■ **What you need to do**
Write out every line of these items again without the pictures, keeping the pose lines and the first dot lines unchanged. In each answer line, which gives the dot's place in the second view, shift both coordinates by adding 111.

##########

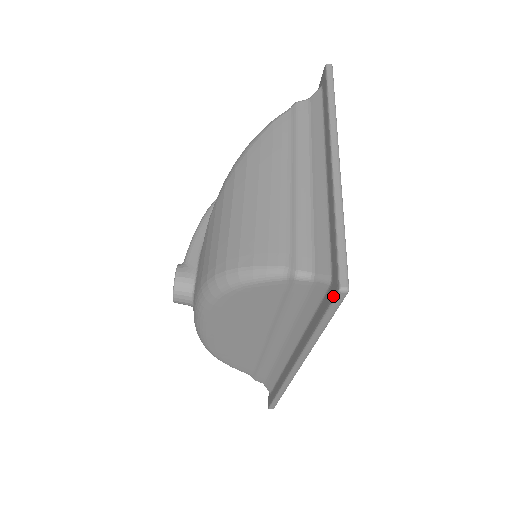
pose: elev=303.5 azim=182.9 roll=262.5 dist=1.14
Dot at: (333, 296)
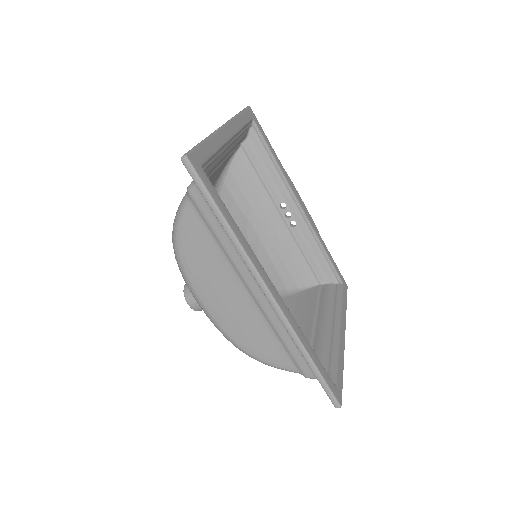
Dot at: (188, 171)
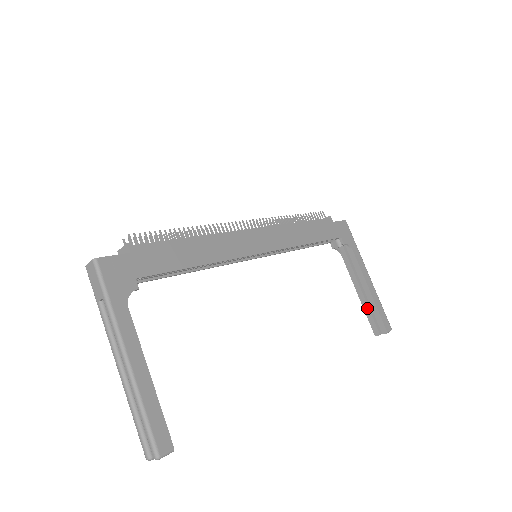
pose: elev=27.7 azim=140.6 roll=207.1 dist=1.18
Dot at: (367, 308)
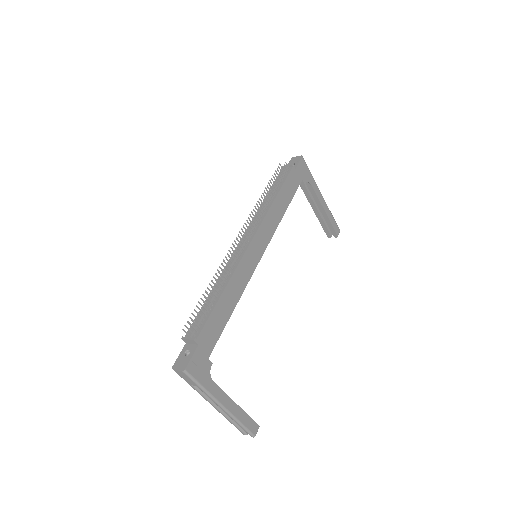
Dot at: (322, 221)
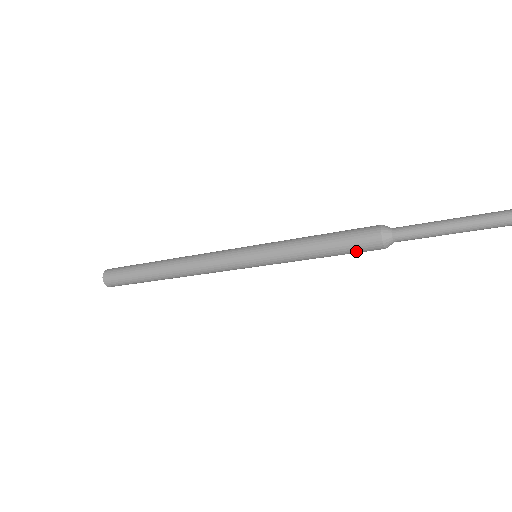
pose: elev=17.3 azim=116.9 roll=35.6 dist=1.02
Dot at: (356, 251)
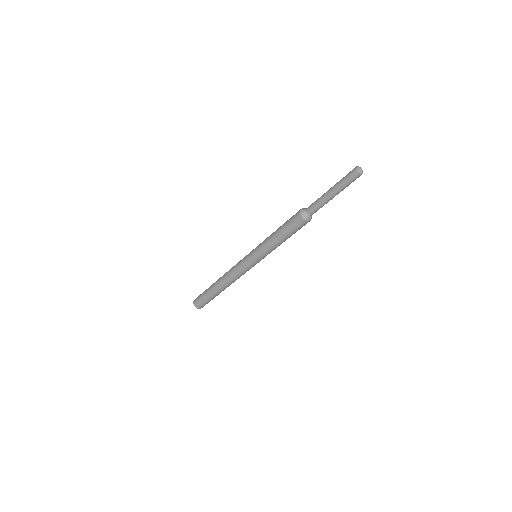
Dot at: (290, 224)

##########

■ **Written reply**
pose: elev=303.5 azim=182.9 roll=262.5 dist=1.14
Dot at: (333, 296)
Dot at: (299, 282)
pose: elev=27.7 azim=140.6 roll=207.1 dist=1.18
Dot at: (367, 308)
Dot at: (433, 332)
pose: elev=17.3 azim=116.9 roll=35.6 dist=1.02
Dot at: (356, 251)
Dot at: (401, 335)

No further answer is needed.